Mesmo com as insistentes dicas de educação financeira, os brasileiros seguem desobedecendo orientações básicas na hora de gastar e acabam se enrolando com o cartão de crédito. Em 2013, o saldo devedor das transações feitas com o dinheiro de plástico no país cresceu mês a mês, atingindo em novembro, segundo o Banco Central, o recorde histórico de R$ 135,2 bilhões. O montante, que representa alta acumulada de 13,2% no último ano, tende a ficar ainda maior quando contabilizadas as compras de Natal.
O grande problema, alertam especialistas, é que, de tão estimulado, o crédito acabou virando uma “muleta” para quem não tem condições de comprar o que deseja. Para satisfazer o ímpeto consumista, muitos não se acanham em encarar os longos parcelamentos com juros e, o pior, sem garantia de recursos disponíveis no dia em que a fatura chega. A aposta cega no poder do cartão explica, em parte, os números estratosféricos divulgados pelo BC neste fim de ano.
A incapacidade de bancar as despesas com o dinheiro de plástico se manteve em níveis elevados ao longo de 2013, com pico no primeiro mês do ano, quando a inadimplência chegou a 36,6%. Em novembro — último dado divulgado —, o calote foi de 33,8%, índice ainda bastante alto, apesar da pequena redução em comparação com outubro (34,7%). É como se a cada R$ 10 emprestados pelo banco, pouco mais de R$ 3 não retornassem.
As histórias de endividamento de colegas, enroscados com renegociação de dívida e nome sujo na praça, sempre assustaram o professor Cleiton Robson de Souza, 30 anos, que decidiu tomar uma decisão radical: ele até tem o cartão de crédito na carteira, mas só o utiliza em casos de “emergência extrema”, diz. “Não lembro nem a última vez em que precisei usá-lo. Nunca quero entrar nessa bola de neve de taxa de juros absurdas”, comenta.
Controle
O cuidado minucioso com o uso do cartão, completa Souza, o deixa com as contas e a mente tranquilas. “Se tenho dinheiro e posso gastar, gasto. Senão, fico só na vontade ou me programo para tentar fazer a compra depois: simples assim”, discorre o professor, adiantando que a meta é continuar colocando em prática essa regra em 2014. “A verdade é que somos muito consumistas e perdemos o controle dos gastos.”

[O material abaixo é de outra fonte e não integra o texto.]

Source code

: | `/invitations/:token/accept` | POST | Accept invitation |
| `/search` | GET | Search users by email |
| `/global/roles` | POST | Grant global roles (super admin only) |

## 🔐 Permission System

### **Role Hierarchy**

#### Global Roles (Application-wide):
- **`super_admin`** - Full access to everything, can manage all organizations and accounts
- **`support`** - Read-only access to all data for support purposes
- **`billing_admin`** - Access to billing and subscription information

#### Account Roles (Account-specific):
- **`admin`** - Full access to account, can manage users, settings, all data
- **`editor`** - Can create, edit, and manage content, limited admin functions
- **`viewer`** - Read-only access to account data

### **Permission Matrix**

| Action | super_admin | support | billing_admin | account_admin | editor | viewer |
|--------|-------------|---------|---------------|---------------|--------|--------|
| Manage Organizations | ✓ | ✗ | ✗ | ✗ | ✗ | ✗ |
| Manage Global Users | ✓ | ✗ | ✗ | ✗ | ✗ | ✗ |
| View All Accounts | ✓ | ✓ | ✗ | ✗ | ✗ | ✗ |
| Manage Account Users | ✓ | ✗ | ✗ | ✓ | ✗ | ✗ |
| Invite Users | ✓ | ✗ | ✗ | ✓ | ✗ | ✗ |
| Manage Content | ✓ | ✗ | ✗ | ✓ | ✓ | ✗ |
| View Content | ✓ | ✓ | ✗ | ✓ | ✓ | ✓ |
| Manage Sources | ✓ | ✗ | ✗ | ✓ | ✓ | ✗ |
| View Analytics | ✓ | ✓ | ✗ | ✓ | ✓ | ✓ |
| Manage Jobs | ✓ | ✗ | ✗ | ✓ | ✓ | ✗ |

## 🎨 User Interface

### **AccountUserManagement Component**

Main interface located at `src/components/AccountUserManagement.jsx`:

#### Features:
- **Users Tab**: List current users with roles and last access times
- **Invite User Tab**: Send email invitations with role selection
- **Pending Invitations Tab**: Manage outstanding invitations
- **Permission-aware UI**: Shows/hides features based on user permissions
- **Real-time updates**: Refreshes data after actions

A radicalidade nas decisões de consumo é a única saída para quem se endividou com o cartão, sustenta o consultor financeiro e sócio da Mais Ativos Álvaro Modernell. Além de reduzir as despesas, orienta ele, deve-se pensar em formas de “fazer dinheiro”. “De maneira alguma, a pessoa pode admitir conviver com o rotativo”, afirma ele, categoricamente, ao sugerir até mesmo que algum bem seja vendido para “se livrar do câncer financeiro, que são os juros do cartão de crédito”.
O chamado dinheiro de plástico é o melhor meio de pagamento existente, na avaliação de Modernell, pela praticidade do uso. Em contrapartida, por conta dos juros que podem chegar a 600% ao ano, se apresenta como o pior meio de financiamento. “Deixar de pagar a integralidade da fatura é a decisão menos inteligente a ser tomada”, discorre o consultor, recomendando, no entanto, que, se não for possível quitar toda a conta, se pague o máximo possível para minimizar os efeitos dos juros.
Especialistas mantêm como principal orientação aos consumidores nunca entrar no rotativo do cartão de crédito. Se for usá-lo, que a fatura seja paga em dia e integralmente. Outra importante dica, sustentam os educadores financeiros, é evitar ao máximo parcelar gastos recorrentes, como os do supermercado ou do posto de combustível. Nesses casos, o risco está no fato de os pagamentos irem se sobrepondo, mantendo uma dívida contínua. (Colaborou Simone Kafruni)
Benefício
Estimulados pelos bancos e pelo mercado em geral, muitos brasileiros elegeram o cartão de crédito como principal forma de pagamento para acumular milhas a serem trocadas por bilhetes aéreos ou outros benefícios. Especialistas alertam que a ideia somente se torna interessante quando o acúmulo de pontos é consequência natural das operações realizadas. Quem utilizar o cartão apenas para pontuar pode se dar mal: em muitas situações, a vantagem é anulada em função de tarifas e encargos.